Data provided |
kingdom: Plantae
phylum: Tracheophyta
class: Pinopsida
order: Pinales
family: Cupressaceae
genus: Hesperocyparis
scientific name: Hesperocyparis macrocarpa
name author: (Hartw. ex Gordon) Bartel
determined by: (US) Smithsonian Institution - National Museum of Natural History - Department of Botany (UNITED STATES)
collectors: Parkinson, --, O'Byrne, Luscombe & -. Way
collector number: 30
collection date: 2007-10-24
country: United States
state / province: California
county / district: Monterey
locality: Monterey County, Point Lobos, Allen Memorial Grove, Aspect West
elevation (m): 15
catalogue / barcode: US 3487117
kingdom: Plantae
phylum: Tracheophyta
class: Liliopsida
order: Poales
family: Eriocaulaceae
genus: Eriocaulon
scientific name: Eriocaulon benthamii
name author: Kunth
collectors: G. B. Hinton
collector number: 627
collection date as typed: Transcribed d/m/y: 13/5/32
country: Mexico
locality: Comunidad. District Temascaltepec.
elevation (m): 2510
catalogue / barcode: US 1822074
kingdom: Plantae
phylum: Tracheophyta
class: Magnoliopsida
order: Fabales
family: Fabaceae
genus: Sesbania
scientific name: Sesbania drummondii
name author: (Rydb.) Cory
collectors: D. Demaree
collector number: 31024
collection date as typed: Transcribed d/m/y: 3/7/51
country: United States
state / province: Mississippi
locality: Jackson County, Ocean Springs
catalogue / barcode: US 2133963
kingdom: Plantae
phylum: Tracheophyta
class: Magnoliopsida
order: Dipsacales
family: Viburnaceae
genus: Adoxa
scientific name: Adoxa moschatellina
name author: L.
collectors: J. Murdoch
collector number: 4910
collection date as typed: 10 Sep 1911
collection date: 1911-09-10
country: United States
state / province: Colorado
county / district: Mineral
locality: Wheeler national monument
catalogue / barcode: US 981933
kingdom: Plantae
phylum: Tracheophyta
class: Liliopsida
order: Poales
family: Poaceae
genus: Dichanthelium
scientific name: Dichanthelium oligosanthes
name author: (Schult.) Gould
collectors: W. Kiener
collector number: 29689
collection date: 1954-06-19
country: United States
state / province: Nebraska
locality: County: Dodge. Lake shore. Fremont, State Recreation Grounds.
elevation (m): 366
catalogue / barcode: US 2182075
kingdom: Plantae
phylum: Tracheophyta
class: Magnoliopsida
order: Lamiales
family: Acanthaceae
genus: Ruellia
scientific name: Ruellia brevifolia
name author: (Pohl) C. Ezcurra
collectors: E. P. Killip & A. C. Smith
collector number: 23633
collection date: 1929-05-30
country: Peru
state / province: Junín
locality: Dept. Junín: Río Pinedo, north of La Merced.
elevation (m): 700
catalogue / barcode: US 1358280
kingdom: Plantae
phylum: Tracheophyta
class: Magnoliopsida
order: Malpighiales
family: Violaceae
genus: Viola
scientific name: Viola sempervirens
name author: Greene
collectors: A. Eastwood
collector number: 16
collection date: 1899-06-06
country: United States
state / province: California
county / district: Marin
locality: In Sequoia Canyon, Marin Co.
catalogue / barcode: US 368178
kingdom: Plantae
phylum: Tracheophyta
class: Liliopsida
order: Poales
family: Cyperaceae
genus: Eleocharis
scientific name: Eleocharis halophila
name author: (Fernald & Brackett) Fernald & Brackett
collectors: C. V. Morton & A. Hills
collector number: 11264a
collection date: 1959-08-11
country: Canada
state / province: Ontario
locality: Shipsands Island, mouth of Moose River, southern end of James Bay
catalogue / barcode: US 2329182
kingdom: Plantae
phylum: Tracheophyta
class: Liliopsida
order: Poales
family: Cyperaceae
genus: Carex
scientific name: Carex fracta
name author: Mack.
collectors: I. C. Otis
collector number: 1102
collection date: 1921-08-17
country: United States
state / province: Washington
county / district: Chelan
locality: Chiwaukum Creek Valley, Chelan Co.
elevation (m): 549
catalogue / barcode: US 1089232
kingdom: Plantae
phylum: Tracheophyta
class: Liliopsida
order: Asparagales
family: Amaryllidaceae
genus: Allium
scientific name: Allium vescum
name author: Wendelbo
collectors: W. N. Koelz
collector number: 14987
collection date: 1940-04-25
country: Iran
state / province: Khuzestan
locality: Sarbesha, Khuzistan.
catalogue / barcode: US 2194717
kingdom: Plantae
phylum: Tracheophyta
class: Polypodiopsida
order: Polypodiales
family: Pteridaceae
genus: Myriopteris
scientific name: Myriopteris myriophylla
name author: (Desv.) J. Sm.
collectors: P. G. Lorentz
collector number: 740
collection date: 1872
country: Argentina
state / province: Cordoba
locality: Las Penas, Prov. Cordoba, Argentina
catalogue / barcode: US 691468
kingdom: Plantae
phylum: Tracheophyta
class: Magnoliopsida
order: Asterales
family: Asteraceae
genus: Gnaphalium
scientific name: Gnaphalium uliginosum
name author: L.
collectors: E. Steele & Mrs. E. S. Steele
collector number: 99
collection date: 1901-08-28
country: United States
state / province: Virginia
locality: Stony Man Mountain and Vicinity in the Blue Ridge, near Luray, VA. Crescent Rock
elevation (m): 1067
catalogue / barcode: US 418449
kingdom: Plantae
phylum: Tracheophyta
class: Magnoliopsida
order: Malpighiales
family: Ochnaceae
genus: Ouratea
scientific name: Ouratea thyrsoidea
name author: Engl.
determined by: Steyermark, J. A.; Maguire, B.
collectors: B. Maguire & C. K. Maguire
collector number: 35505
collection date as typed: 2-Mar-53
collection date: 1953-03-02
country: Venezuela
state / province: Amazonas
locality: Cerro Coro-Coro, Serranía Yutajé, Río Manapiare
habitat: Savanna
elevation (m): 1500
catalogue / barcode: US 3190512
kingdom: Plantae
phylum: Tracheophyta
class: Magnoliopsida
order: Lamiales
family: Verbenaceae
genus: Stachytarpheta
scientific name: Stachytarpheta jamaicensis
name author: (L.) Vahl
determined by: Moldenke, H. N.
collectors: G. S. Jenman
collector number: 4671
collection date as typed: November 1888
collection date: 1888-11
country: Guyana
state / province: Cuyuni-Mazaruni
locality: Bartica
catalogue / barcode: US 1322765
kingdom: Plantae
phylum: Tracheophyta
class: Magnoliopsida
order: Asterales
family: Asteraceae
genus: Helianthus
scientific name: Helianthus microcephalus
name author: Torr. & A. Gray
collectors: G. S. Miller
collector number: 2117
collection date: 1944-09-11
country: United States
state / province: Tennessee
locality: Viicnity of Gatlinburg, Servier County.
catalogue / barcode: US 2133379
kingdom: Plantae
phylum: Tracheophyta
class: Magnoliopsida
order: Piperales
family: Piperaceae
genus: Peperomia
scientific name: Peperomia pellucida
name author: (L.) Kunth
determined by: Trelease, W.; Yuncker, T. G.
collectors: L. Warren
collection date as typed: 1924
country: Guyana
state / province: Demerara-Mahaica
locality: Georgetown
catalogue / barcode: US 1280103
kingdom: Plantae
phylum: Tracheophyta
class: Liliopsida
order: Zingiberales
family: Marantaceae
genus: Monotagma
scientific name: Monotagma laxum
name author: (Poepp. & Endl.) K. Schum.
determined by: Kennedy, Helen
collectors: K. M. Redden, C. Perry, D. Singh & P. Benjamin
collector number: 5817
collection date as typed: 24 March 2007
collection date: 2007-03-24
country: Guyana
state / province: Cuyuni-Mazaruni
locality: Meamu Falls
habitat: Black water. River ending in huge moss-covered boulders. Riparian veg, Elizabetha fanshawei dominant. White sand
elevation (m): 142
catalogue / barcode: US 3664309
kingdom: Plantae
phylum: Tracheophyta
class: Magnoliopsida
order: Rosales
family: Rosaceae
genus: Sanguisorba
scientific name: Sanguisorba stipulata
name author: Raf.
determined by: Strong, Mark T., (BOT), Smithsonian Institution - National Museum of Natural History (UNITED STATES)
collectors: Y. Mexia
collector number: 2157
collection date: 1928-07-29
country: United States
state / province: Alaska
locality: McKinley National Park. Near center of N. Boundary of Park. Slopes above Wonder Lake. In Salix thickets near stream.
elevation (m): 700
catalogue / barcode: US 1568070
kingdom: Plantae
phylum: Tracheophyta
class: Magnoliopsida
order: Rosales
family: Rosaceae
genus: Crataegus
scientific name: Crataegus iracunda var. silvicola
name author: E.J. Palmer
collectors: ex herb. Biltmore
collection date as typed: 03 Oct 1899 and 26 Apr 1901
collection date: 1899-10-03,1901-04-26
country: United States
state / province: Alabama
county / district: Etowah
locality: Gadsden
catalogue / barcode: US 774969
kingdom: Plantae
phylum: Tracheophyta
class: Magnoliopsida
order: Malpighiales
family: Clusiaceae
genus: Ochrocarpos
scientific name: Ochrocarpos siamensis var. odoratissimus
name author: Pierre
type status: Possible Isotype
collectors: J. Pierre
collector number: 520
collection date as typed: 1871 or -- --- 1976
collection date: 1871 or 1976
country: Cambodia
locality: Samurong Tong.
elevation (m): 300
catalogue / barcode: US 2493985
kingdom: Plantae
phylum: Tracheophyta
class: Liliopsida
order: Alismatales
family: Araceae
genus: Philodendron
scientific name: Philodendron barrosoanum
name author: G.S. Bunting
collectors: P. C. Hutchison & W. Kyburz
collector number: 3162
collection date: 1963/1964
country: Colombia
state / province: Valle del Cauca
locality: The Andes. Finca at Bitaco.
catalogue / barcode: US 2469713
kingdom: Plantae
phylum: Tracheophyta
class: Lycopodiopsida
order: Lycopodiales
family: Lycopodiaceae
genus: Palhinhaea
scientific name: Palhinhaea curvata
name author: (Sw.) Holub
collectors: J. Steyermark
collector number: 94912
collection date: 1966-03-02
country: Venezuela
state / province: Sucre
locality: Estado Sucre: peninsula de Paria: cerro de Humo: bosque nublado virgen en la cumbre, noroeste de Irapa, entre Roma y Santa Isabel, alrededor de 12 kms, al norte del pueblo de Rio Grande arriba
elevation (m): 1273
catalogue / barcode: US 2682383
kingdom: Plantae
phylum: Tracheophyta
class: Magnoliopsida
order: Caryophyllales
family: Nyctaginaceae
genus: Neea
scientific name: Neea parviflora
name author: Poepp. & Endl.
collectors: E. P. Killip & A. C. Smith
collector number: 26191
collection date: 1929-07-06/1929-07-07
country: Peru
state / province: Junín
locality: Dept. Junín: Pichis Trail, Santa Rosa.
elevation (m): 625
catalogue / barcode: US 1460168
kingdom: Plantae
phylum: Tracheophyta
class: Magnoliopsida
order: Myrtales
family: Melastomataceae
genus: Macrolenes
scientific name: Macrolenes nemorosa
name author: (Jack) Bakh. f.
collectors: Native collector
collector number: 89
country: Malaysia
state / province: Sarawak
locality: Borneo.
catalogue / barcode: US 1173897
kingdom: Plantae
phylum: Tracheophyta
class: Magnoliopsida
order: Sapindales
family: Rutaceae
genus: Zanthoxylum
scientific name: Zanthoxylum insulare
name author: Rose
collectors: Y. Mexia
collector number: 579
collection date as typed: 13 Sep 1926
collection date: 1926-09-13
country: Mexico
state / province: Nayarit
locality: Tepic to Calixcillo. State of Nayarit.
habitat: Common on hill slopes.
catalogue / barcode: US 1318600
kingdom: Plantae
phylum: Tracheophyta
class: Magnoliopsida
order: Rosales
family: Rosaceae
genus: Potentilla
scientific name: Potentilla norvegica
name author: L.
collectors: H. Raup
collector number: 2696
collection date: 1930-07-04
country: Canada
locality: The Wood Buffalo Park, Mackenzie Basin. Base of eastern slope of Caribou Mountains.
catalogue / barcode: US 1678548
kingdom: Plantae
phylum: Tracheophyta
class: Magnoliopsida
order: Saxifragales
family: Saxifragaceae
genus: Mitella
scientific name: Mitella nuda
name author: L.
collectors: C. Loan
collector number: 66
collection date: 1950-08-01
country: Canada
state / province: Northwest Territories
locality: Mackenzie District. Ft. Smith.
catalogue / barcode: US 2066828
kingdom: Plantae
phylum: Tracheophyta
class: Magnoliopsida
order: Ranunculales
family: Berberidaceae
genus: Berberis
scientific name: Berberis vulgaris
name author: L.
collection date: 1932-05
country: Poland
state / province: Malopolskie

What is required | Rewrite the lines of the records above as a numbered list, leaving out any blank lines. Begin with the line that contains "locality: McKinley National" and stop after the line that contains "scientific name: Ochrocarpos".

Exercise answer |
1. locality: McKinley National Park. Near center of N. Boundary of Park. Slopes above Wonder Lake. In Salix thickets near stream.
2. elevation (m): 700
3. catalogue / barcode: US 1568070
4. kingdom: Plantae
5. phylum: Tracheophyta
6. class: Magnoliopsida
7. order: Rosales
8. family: Rosaceae
9. genus: Crataegus
10. scientific name: Crataegus iracunda var. silvicola
11. name author: E.J. Palmer
12. collectors: ex herb. Biltmore
13. collection date as typed: 03 Oct 1899 and 26 Apr 1901
14. collection date: 1899-10-03,1901-04-26
15. country: United States
16. state / province: Alabama
17. county / district: Etowah
18. locality: Gadsden
19. catalogue / barcode: US 774969
20. kingdom: Plantae
21. phylum: Tracheophyta
22. class: Magnoliopsida
23. order: Malpighiales
24. family: Clusiaceae
25. genus: Ochrocarpos
26. scientific name: Ochrocarpos siamensis var. odoratissimus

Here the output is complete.